Vulnerability curve(s).

required
maxdam_path Path | DataFrame | dict

Maximum damage values.

required
asset_type str

Infrastructure class (only for OSM).

'roads'
multi_curves dict

Multiple curve sets.

dict()
object_col str

Column name with object type.

'object_type'
disable_progress bool

Whether to suppress progress bars.

False

Returns:

Type Description

gpd.GeoDataFrame: Exposure data with calculated damages.


Raster-based Specific Functions

match_and_load_rasters(raster_in1, raster_in2)

Match and clip two raster files to their common spatial extent and resolution.
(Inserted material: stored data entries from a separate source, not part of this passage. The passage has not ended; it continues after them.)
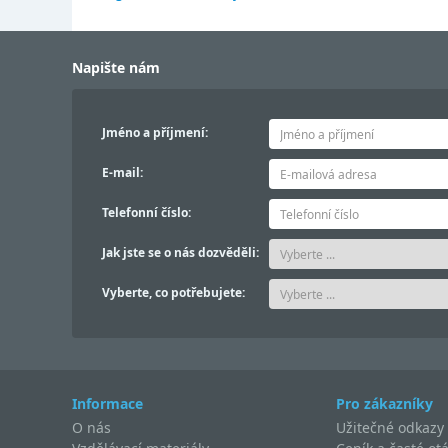
Napište nám
Jméno a příjmení:
E-mail:
Telefonní číslo:
Jak jste se o nás dozvěděli:
Vyberte, co potřebujete:
Informace
Pro zákazníky
O nás
Užitečné odkazy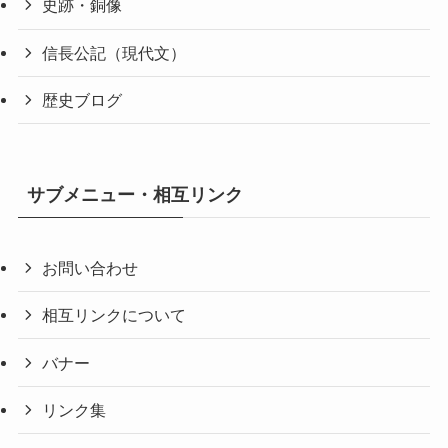
史跡・銅像
信長公記（現代文）
歴史ブログ
サブメニュー・相互リンク
お問い合わせ
相互リンクについて
バナー
リンク集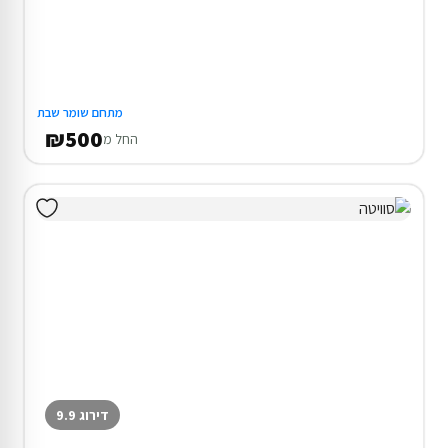
מתחם שומר שבת
₪500
החל מ
דירוג 9.9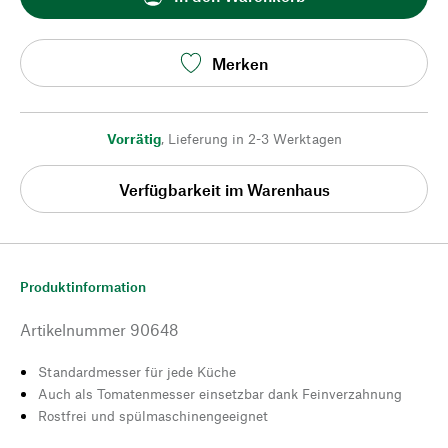
Merken
Vorrätig
,
Lieferung in 2-3 Werktagen
Verfügbarkeit im Warenhaus
Produktinformation
Artikelnummer
90648
Standardmesser für jede Küche
Auch als Tomatenmesser einsetzbar dank Feinverzahnung
Rostfrei und spülmaschinengeeignet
Code adapted from http://sciience.tumblr.com/post/101722591382/finding-the-georeferenced-intersection-between-two

Parameters:

Name Type Description Default
raster_in1 str or Path

Path to the first raster file.

required
raster_in2 str or Path

Path to the second raster file.

required

Returns:

Name Type Description
tuple
  • np.ndarray: Clipped raster array from the first file.
  • np.ndarray: Clipped raster array from the second file.
  • Affine: Affine transform of the intersecting region.

RasterScanner(exposure_file, hazard_file, curve_path, maxdam_path, lu_crs=28992, haz_crs=4326, hazard_col='FX', dtype=np.int32, save=False, **kwargs)
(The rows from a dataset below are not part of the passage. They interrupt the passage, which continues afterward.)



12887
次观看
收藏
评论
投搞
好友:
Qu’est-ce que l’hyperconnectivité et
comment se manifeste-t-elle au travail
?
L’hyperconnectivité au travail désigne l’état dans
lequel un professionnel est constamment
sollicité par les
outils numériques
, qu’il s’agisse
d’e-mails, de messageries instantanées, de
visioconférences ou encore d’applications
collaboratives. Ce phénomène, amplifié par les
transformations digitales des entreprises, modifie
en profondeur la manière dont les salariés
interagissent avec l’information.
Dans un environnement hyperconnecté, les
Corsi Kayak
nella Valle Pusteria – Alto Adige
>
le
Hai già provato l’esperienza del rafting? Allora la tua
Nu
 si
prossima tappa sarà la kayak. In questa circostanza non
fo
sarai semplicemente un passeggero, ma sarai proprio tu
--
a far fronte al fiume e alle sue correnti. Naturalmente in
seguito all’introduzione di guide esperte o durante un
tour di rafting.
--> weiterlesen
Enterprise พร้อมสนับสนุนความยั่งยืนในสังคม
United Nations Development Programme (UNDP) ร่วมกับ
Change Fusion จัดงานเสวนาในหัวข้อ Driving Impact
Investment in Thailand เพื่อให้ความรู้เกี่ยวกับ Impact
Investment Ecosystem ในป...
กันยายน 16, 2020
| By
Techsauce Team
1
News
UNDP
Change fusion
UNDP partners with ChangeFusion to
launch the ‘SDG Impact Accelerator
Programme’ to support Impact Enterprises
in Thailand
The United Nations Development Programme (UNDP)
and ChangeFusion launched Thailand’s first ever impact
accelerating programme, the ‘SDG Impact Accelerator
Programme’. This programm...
Run a raster-based direct damage assessment using hazard and exposure layers.

Parameters:

Name Type Description Default
exposure_file Path | ndarray

Path to land-use GeoTIFF or numpy array.

required
hazard_file Path | ndarray | Dataset

Path to hazard raster or dataset.

required
curve_path Path | DataFrame | ndarray

Vulnerability curve(s).

required
maxdam_path Path | DataFrame | ndarray

Maximum damage values.

required
lu_crs int

CRS of the land-use file (default EPSG:28992).

28992
haz_crs int

CRS of the hazard file (default EPSG:4326).

4326
hazard_col str

Column containing hazard intensity (default "FX").

'FX'
dtype type

Output dtype for damage raster.

int32
save bool

If True, saves damage results to file.

False

Other Parameters:

Name Type Description
nan_value float

Replace this value in the hazard raster with 0.

cellsize float

Cell size (m²) if exposure and hazard are arrays.

resolution float

Resolution in target projection (used for reprojection).

output_path str or Path

Output directory for saving results.

scenario_name str

Scenario name used for filenames.

in_millions bool

Convert results to millions.

crs CRS

CRS for saving output raster (optional).

transform Affine

Affine transform for saving raster (optional).

Raises:

Type Description
ValueError

If cell size is not provided when required.

ValueError

If vulnerability or max damage file has invalid structure.

Returns:

Name Type Description
tuple
  • pd.DataFrame: Damage per land-use category.
  • np.ndarray: Damage map (grid with estimated damages).
  • np.ndarray: Reprojected land-use map.
  • np.ndarray: Reprojected hazard map.